Friday, January 31, 2020

Positively Entertaining

A dear friend suggested that the Schloss-Blog do a post about something positive. I agreed. So I began to scour news sources, friends, family and anything and everything else for positive news.

I mean, my usual sarcasm and cynicism is my way of being positive, or at least my way of sending a message to people to be positive. So the hunt was on.

Let's see, Washington - bitterly fighting over rules of impeachment let alone impeachment itself, a trial for which was rigged, openly, from the start.

That's not positive.

Onward.

Back in Chicago, the city is still reeling from the corruption charges against city councilmen, some prominent. The city's budget is a disaster. So is the State of Illinois'.

My last employer, Columbia College Chicago, is also reeling in enrollment losses. Seems media, arts, and entertainment are not the sexy study areas they once were.  Looks like I got out just in time, almost three years ago, but it hurts to see the place I worked at for 23 years as a tenured faculty member being in such dire straits. I was there for the peak years, in enrollment, in cash flow, in ebullient student body participation and a dedicated faculty and staff core.

Search on.

Ah, sports, always happy, the one thing that unites people around televisions, in living rooms, dens and bars everywhere.

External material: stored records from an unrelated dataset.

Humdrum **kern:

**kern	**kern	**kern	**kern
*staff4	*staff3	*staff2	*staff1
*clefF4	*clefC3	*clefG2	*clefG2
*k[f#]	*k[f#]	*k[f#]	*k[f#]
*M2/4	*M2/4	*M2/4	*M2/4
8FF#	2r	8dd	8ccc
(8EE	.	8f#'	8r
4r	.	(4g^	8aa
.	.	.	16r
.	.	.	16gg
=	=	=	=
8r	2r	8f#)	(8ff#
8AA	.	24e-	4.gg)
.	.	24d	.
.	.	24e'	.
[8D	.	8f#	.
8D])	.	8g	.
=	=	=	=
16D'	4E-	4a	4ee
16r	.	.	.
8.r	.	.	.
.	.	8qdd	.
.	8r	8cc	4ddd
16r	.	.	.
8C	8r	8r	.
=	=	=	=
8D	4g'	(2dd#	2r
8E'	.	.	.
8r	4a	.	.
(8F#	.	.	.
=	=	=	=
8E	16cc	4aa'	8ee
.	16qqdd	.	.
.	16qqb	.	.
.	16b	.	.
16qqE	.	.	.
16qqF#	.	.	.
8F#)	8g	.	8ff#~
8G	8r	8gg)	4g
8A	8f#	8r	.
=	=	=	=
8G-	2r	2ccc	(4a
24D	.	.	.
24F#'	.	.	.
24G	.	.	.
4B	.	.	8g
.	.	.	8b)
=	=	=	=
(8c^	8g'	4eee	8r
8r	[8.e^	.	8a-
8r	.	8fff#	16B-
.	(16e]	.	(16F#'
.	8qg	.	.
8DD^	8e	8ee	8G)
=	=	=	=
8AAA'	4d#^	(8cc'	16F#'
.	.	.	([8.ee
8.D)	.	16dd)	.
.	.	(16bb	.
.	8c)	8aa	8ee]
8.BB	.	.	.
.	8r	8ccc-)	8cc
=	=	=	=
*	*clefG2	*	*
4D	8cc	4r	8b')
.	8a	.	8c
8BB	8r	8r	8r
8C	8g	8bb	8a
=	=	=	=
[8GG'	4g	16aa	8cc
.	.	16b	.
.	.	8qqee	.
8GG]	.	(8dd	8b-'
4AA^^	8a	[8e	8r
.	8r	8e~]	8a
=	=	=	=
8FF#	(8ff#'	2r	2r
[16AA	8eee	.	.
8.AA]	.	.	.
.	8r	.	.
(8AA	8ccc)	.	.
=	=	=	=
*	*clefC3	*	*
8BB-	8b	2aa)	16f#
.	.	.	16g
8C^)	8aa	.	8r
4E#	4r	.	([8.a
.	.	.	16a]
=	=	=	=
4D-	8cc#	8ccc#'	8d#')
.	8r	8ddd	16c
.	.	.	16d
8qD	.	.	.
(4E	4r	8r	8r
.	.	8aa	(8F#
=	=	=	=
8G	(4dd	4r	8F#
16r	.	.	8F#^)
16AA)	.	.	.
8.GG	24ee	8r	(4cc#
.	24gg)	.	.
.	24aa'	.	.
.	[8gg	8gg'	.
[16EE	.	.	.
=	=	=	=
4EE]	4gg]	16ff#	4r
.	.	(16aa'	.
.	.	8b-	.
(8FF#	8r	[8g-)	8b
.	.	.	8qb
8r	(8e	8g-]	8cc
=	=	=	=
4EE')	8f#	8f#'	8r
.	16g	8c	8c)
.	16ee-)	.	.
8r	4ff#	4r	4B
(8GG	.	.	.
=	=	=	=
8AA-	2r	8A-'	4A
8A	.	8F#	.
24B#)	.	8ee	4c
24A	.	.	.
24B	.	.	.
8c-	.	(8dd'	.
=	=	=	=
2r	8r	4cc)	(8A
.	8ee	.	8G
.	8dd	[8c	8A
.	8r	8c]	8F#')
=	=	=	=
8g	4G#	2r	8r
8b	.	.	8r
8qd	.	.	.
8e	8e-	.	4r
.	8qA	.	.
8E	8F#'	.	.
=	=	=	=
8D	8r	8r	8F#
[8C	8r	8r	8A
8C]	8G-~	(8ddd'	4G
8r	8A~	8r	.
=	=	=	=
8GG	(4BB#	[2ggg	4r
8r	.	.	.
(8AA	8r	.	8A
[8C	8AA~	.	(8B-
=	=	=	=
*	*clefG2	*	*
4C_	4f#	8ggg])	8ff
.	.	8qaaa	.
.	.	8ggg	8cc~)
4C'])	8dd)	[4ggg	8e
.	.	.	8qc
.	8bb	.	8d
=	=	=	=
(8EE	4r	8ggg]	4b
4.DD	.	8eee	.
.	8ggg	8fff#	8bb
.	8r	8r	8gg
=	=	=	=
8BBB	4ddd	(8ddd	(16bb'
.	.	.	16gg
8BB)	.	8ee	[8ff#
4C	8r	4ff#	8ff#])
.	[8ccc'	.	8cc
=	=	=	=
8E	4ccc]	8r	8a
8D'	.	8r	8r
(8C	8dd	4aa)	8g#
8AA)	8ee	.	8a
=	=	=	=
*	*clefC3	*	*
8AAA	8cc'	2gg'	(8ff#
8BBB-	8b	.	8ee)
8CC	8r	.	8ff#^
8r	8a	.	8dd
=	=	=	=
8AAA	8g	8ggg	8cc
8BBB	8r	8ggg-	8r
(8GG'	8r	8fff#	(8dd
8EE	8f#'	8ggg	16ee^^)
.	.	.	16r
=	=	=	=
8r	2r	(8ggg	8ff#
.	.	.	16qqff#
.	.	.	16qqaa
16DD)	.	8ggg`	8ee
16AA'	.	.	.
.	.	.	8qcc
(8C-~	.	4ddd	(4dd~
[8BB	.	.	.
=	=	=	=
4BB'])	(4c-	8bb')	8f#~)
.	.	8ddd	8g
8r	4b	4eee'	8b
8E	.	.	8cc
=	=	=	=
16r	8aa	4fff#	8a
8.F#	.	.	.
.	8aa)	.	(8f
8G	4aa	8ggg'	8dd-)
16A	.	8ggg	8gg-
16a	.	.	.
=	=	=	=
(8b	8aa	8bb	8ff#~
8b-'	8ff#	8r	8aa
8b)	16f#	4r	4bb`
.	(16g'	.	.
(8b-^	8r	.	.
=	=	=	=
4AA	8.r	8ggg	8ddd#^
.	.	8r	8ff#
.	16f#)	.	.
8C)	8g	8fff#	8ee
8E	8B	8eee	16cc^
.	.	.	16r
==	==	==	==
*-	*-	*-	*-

But the Cubs' Kris Bryant is unhappy that he was denied credit for a full year's service when one of those years was two weeks short of being a full season - done deliberately by the Cubs. Now he'll likely be traded. Cubs fans are not happy.

Ah, Eli Manning retired. Sixteen glorious years, 210 consecutive starts, 7th all-time in yardage and TDs and two Super Bowl rings denied to Tom Brady. But he was treated like crap his last two years in New York and didn't want to end his career the same way Johnny Unitas and Joe Namath did, among others, trying and failing to carry water for other teams than the ones which they carried to glory.

For the first time in 20 years, someone named Manning will not be playing in the National Football League.

Something wrong with that, except the next Manning is coming. But not until 2023. Maybe.

Hey, the NBA All-Star Game is in Chicago this year. Except, uh, it's going to be a wake for Kobe Bryant and David Stern, one of the greatest players in league history and the man who built the platform on which Bryant displayed his wares.

I never was into All-Star games, too much pageantry and not enough hustle and intensity. Now, the intensity will be in the grieving, no matter the performances the players put on.

Ah, baseball is starting, Spring training. Pitchers and catchers report. And Chicago is more excited about the White Sox this year than the Cubs. Huh? The Mets, Astros and Red Sox have new managers because of cheating scandals.

In baseball. In baseball? There's no cheating in baseball. That's reserved for Bill Belichick and football.

OK, baseball has some work to do. A lot of work to do.

Which brings me around to hunting for good news, something positive, as my friend suggested.

Kobe's dead. Eli's gone. Baseball is rampant with cheaters.

And the coronavirus is spreading. I covered a high school game the other night where kids in the stands were wearing face masks.

Anyway, I'll keep looking. But with lying and cheating being endorsed and employed everywhere from the halls of Congress to the front offices of professional sports franchises, I have a feeling this might be a tough search.

But stay positive. Heidi Schmelter, Ryan Knight, Sara Faye Harvey, you'll all get birthday shout outs on my radio show this weekend on Radio Free Phoenix, and Lauren, you and your growing wolfpack do too. Love you guys.

Staying positive. But it just keeps getting tougher every day.